Parallel Sampling from the Ising $p$-Spin Model

cs.DS arXiv:2607.12348
View PDF arXiv JSON

Abstract

We study the parallel complexity of sampling from the high-temperature Ising mixed $p$-spin Gibbs measure, a canonical instance of a mean-field spin glass on the hypercube $\{\pm 1\}^n$. We propose two different algorithms for this problem, corresponding to two different regimes of accuracy. Our first algorithm is a parallel implementation of a Markov chain known as block dynamics, combined with an approximate rejection sampling step that uses an Ising model in a novel way as a proposal distribution to approximate the quadratic interaction terms of the $p$-spin Hamiltonian. For any $\varepsilon > 0$, this algorithm runs in $n^{\tfrac{1}{3}}\operatorname{polylog}(\tfrac{n}{\varepsilon})$ parallel time with $\operatorname{poly}(n, \log(\tfrac{1}{\varepsilon}))$ work, and outputs a sample whose law is $\varepsilon$-close to the $p$-spin measure in total variation distance. Our second algorithm uses Picard iterations to parallelize the Algorithmic Stochastic Localization (ASL) process of El Alaoui, Montanari, and Sellke (2025), and for any $\varepsilon > \varepsilon_n$, takes $\operatorname{polylog}(\tfrac{n}{\varepsilon})$ parallel time and $\operatorname{poly}(\tfrac{n}{\varepsilon})$ work to produce a sample that is $\varepsilon$-close to the $p$-spin measure in the normalized 2-Wasserstein metric.

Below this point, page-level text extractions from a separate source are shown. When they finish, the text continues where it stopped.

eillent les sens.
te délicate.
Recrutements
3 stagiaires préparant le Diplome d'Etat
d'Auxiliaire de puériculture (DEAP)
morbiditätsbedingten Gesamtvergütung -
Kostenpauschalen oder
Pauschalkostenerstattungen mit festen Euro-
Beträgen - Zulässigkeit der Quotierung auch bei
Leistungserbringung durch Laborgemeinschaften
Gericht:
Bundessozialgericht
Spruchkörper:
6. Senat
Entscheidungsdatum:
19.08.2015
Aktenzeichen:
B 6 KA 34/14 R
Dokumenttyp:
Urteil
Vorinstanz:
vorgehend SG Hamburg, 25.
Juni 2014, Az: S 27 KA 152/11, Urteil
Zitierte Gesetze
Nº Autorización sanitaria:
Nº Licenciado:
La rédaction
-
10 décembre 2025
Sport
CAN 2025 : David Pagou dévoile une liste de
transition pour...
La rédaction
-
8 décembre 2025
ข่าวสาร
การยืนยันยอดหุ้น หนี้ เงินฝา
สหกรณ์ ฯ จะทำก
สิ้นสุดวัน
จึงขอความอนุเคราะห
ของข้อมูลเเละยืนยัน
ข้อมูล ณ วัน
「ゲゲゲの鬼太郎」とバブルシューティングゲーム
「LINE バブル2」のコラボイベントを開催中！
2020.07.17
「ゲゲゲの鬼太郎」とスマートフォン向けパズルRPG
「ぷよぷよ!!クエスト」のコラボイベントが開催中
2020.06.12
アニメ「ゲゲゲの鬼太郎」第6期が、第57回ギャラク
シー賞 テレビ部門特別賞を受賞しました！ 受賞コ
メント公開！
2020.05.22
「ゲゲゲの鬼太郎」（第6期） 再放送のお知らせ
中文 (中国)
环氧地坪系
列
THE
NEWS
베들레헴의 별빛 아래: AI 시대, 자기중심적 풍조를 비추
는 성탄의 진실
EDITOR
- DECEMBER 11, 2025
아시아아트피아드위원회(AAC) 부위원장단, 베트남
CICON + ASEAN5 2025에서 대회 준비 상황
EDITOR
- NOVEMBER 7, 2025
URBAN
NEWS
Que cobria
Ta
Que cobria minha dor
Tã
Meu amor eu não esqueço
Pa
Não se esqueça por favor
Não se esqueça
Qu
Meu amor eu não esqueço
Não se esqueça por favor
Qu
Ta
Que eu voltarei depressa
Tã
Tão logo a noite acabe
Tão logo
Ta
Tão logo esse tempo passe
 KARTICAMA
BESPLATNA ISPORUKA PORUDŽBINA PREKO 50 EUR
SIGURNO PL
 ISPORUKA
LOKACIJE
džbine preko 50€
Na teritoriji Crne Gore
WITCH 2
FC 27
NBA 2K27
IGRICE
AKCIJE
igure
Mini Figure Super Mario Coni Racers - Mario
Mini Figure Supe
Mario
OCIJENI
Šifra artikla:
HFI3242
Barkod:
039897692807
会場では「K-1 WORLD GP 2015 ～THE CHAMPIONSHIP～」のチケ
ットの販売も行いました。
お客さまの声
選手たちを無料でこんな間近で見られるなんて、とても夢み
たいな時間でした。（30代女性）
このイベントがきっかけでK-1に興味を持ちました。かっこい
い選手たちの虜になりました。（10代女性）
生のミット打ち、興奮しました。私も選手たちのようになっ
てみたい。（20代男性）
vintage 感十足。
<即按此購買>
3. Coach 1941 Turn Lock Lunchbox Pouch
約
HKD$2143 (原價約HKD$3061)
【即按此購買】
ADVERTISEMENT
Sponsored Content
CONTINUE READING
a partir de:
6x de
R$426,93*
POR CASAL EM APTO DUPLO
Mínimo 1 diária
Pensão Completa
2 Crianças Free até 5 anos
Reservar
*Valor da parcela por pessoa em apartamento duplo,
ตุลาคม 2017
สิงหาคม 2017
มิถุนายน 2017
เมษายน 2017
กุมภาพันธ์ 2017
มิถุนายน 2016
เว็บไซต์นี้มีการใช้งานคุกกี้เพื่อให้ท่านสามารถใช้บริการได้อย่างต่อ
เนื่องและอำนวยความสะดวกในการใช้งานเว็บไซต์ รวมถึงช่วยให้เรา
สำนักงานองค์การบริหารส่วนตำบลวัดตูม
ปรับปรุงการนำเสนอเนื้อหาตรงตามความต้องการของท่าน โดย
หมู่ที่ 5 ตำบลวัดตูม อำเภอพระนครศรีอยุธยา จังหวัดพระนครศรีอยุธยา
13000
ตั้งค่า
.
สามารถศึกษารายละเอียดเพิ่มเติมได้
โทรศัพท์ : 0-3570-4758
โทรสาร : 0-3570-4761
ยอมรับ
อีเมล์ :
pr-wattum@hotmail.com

Here, $\varepsilon_n > 0$ is a threshold that goes to $0$ as $n \to \infty$. Our result constitutes a doubly exponential improvement in the $\varepsilon$ dependence of the runtime and an exponential improvement in the $\varepsilon$ dependence of the total work when compared to naïve ASL, whose runtime scales as $\exp(\operatorname{poly}(\tfrac{1}{\varepsilon}))$.